Enfin, un deuxième cortège arrive, composé uniquement d'hommes, certains portant d'énormes ornements de fleurs sur leur tête. Ils entrent en foule compacte dans l'enclos et se mettent juste devant nous! On ne voit plus rien! On entend des cris de femmes motivant les hommes et nous comprenons que certains ont déjà marché sur les braises, mais nous sommes du mauvais côté du brasier et voyons juste la foule compacte d'hommes qui attendent pour traverser le feu. C'est bien notre veine! Attendre trois heures pour avoir une bonne place et ne rien apercevoir de la marche sur le feu en tant que telle! Je suis furax... Nous arrivons à entr'apercevoir quelques marcheurs de dos, dans un trou de la foule, mais bon, c'est un peu décevant. Je comprends mieux l'utilité des escabeaux maintenant! Avant de marcher sur le feu, les hommes se font verser un seau d'eau sur la tête, marchent sur les braises incandescentes en psalmodiant des prières, puis reposent leurs pieds dans un bain d'eau quelques secondes afin de refaire la queue derrière les autres pour repasser à nouveau. Et ils en redemandent en plus! Chacun d'entre eux effectue la procession plusieurs fois avant de repartir aussi vite qu'il est venu. Le tout ne m'a pas paru durer bien longtemps. Les femmes se lèvent à leur tour pour bénir le feu et se prosterner devant lui. Ensuite arrive le moment des offrandes... Des dizaines de poulets sont décapités devant nous (enfin façon de parler, on ne voit toujours pas grand-chose...) puis leurs propriétaires font le tour du brasier avec le corps qui bouge encore afin d'y parsemer le sang. La tête des poulets est posée devant le brasier. C'est au tour des boucs d'être offerts en sacrifice... Ils sont plusieurs à tenir l'animal tandis que le bourreau tranche d'un coup sec le cou de cette malheureuse bête avec un sabre affuté! Quatre boucs sont sacrifiés ce soir... Les corps sont eux aussi amenés à faire le tour du brasier sans leur tête avant d'être sortis de l'enclos. Quel spectacle! On a du mal à se dire qu'on est en France, j'ai l'impression de vivre une scène indienne comme j'en ai tant vu d'étranges...

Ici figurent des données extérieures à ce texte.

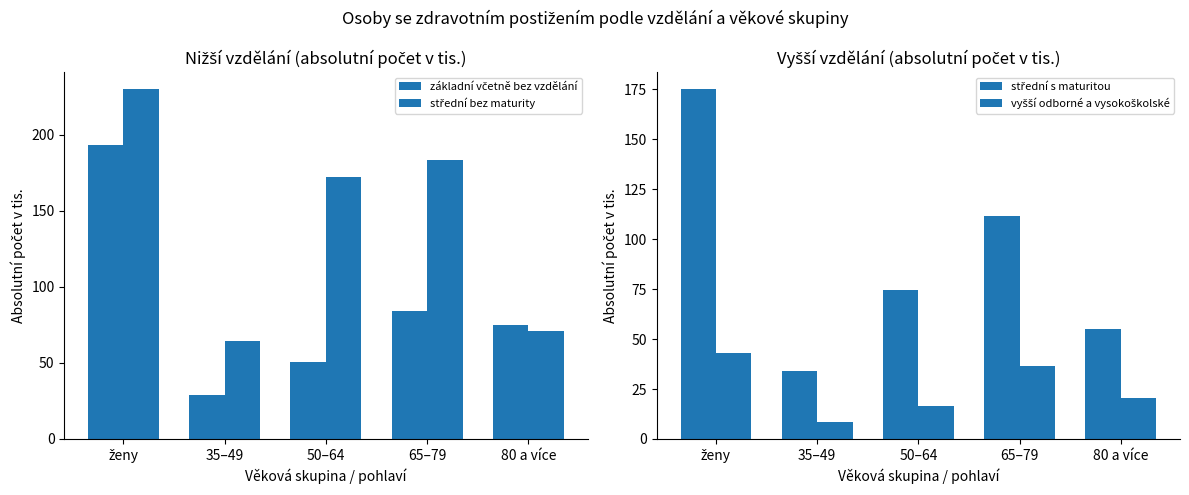

List the series in order of their peak value, lowest first.

vyšší odborné a vysokoškolské, střední s maturitou, základní včetně bez vzdělání, střední bez maturity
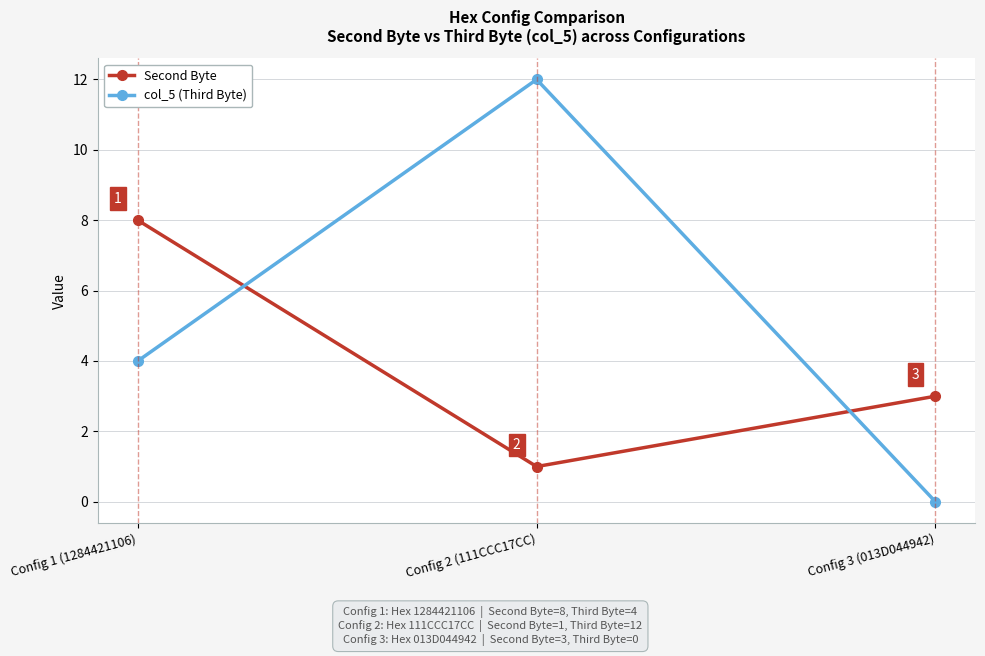

Is it true that col_5 (Third Byte) equals 4 at Config 1 (1284421106)?

True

Bon, il est 19h30 avec tout ça, il fait nuit et on est à l'autre bout de l'île par rapport à St Leu. La cérémonie est finie, il est temps de rentrer chez nous. Cette attente nous aura bien crevés. Nous mangeons rapidement un plat de pâtes à St Denis, puis rentrons à la case, lessivés. Grosse journée aujourd'hui! Dire qu'on n'avait rien de prévu au départ! Nous sommes quand même partis douze heures d'affilée! Allez, bonne nuit!